After Vergere was introduced, but before she was retconned into a secret Sith, we got another subversive Force user in Obsidian's Knight's of the Old Republic 2. That game included a character named Kreia, a blind old lady wearing Jedi robes, who served as one of your chief companions during the story. If you choose to keep her in your party, she'll critique every possible action you take in every situation--especially when you do nice, compassionate Jedi stuff. Offering charity, she says, undercuts the person's ability to be self-sufficient in the long term, for example.

Obviously, her philosophy was flawed--self-sufficiency is as much about circumstance as it is personal drive. But her overarching point is a compelling one: that treating the symptoms of an illness often doesn't actually cure the illness. Defending a person from debt collectors, for example, only saves that person in the moment, because the debt is still there.

It's revealed later in the game that Kreia is a former Jedi-turned-Sith-lord, but that's simply a label of convenience that she hopes will help her achieve her real goal: to destroy the Force or otherwise cut everyone off from it. It's hard to look at Baylan Skoll and not see that same desire in his emotionally exhausted demeanor.

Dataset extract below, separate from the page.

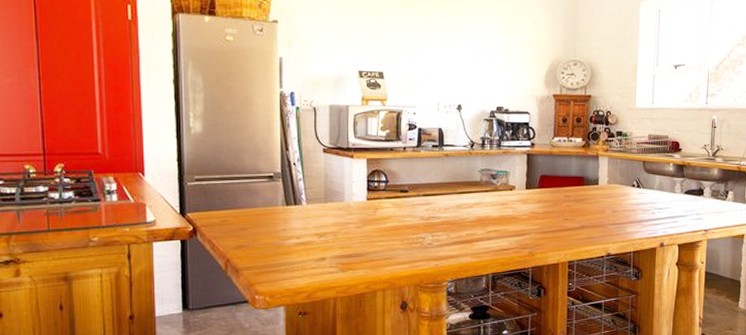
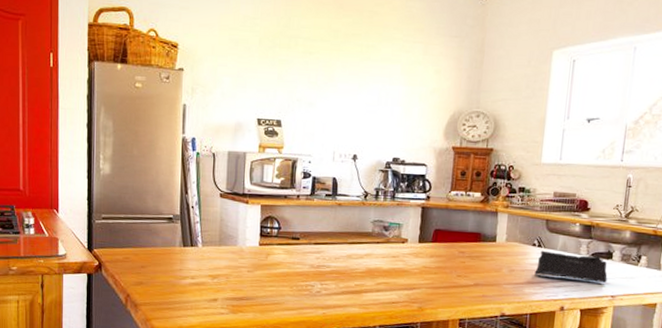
speaker: none [635,191,700,218] -> present [534,250,608,283]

For a longtime Star Wars nerd like me who's been bored for a while with the extreme same-iness of the franchise under Disney (Andor notwithstanding), it's always exciting to meet these counter-culture types who don't fit within established franchise archetypes, especially in the more mainstream parts of the franchise. A Baylan Skoll can turn a show like Ahsoka, which very often has felt like a chore to watch, into appointment viewing even for a cynical old fan like me. Stevenson himself deserves a ton of the credit for the intense affection a lot of us have for Baylan--the late actor delivered the best performance of this era of Star Wars.

Unfortunately, it's hard to imagine there being a lot of long-term impact to this arc, what with this story taking place between the original movie trilogy and Disney's sequel trilogy. All roads still lead to the utter nonsense of The Rise of Skywalker, and it's impossible to see how Baylan could have any big-picture impact with the First Order and the resurrected Emperor on the horizon. That would be the same unfortunate fate as Kreia, whose gray philosophy had no meaningful long-term effects just because there were no follow-ups to her story.

But there are still two episodes of Ahsoka left, and I think the show has earned the chance to prove me wrong. Please prove me wrong.